Ehud Barak's shock departure strengthens Israel's hawks
Netanyahu's defence minister wants more time with his family – or does he have another agenda?
THE shock retirement from politics of Ehud Barak, Israel's defence minister, removes the main moderating influence on Prime Minister Benjamin Netanyahu at a time of great uncertainty in the region.
The Daily Telegraph's Con Couglin says Barak's decision to step down, taken just days after the establishment of a fragile ceasefire between Israel and Hamas, is a serious blow to anyone who "wants to see the Jewish state take a rational and reasonable approach to global security issues".
The former soldier and one-time Israeli prime minister took a "hawkish" stance on matters of security, says Couglin. But he always did what he believed was in "Israel's national interest", something that is not always true of some hardliners in the current government.
Barak, who became defence minister in 2007 and served as prime minister from 1999 to 2001, will not stand for a seat in the 22 January general election, but will remain as defence minister until then. "I have exhausted politics and I want to dedicate more time to my family," he said.
That explanation will not satisfy those who believes that Barak, even at the age of 70, is still determined to return as prime minister at the head of a new centrist bloc. As the Los Angeles Times reports, there have been rumours that he might team up with former foreign minister Tzipi Livni, who is expected to make an announcement about her future as early as tomorrow.
As the Israel paper Haaretz wrote this summer, "Barak returned to politics five years ago, not to sit in the Defence Ministry forever but to return to the prime minister's seat".
While Barak often acted as Netanyahu's unofficial envoy to Washington, helping to smooth over differences between Israel and the US, the relationship between the two men has never been easy.

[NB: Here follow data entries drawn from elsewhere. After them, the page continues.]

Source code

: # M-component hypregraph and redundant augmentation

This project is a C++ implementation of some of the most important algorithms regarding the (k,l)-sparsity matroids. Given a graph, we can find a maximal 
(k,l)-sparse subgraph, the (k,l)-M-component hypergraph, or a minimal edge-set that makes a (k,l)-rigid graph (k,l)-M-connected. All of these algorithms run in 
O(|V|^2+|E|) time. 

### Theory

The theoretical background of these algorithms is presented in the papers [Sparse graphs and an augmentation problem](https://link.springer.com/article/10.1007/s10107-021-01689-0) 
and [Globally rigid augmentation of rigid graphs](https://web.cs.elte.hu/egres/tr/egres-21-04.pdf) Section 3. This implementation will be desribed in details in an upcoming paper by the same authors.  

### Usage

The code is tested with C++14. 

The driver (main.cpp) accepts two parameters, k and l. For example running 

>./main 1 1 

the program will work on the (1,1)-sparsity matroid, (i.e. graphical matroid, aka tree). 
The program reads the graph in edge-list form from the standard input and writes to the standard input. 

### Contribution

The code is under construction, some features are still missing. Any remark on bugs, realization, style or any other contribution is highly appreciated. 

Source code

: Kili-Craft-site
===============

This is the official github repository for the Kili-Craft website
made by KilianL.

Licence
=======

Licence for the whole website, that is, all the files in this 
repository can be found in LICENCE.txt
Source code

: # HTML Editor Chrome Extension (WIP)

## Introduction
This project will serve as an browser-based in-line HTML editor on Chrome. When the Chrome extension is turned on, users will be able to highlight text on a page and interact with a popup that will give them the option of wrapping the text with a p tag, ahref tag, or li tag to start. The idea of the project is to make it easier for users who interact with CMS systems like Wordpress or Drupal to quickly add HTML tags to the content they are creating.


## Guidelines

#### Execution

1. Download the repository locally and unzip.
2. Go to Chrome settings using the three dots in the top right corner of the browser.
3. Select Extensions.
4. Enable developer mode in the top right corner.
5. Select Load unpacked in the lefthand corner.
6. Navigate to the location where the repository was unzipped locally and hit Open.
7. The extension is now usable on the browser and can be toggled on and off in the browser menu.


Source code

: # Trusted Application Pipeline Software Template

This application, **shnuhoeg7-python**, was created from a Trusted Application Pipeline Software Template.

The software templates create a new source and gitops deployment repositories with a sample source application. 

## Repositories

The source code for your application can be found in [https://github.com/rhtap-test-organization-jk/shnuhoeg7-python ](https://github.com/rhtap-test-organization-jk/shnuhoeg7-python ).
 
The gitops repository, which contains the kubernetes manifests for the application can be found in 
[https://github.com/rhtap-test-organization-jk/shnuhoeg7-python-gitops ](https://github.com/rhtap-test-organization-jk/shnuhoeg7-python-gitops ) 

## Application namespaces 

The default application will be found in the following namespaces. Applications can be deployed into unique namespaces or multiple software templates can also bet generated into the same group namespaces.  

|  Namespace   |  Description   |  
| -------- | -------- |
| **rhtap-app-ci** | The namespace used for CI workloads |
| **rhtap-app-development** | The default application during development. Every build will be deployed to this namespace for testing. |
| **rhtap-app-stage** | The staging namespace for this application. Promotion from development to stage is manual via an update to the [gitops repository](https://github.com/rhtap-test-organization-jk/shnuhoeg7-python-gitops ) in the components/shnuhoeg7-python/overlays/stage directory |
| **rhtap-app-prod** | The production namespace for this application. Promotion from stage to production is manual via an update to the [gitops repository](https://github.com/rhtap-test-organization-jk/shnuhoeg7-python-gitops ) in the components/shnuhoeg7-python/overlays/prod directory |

They have reportedly clashed over the issue of whether to defer to the US on any attack on Iran's nuclear facilities. And as Haaretz wrote – before the recent Gaza conflict, it should be noted - "Barak thinks Netanyahu is a weak, paralysed leader, running in place and constantly looking around like a weathercock for what the public wants to hear.
"What Netanyahu thinks of the defense minister is unknown. It is only clear that he humiliates Barak at every chance he gets. Netanyahu has consistently ignored Barak's advice on state affairs."
Whether Barak has a final trick up his sleeve, or has genuinely realised after a second Gaza conflict that he would rather withdraw from frontline politics, the coming days will tell.
Hanan Ashrawi, a member of the Palestine Liberation Organisation's executive committee, told CNN that Barak's resignation "signals recognition of the futility of the military approach in the adoption of violence as a means of dealing with the Palestinians".
BBC correspondent Kevin Connolly says Barak believes this month's military offensive on Gaza was a successful note on which to end a long career.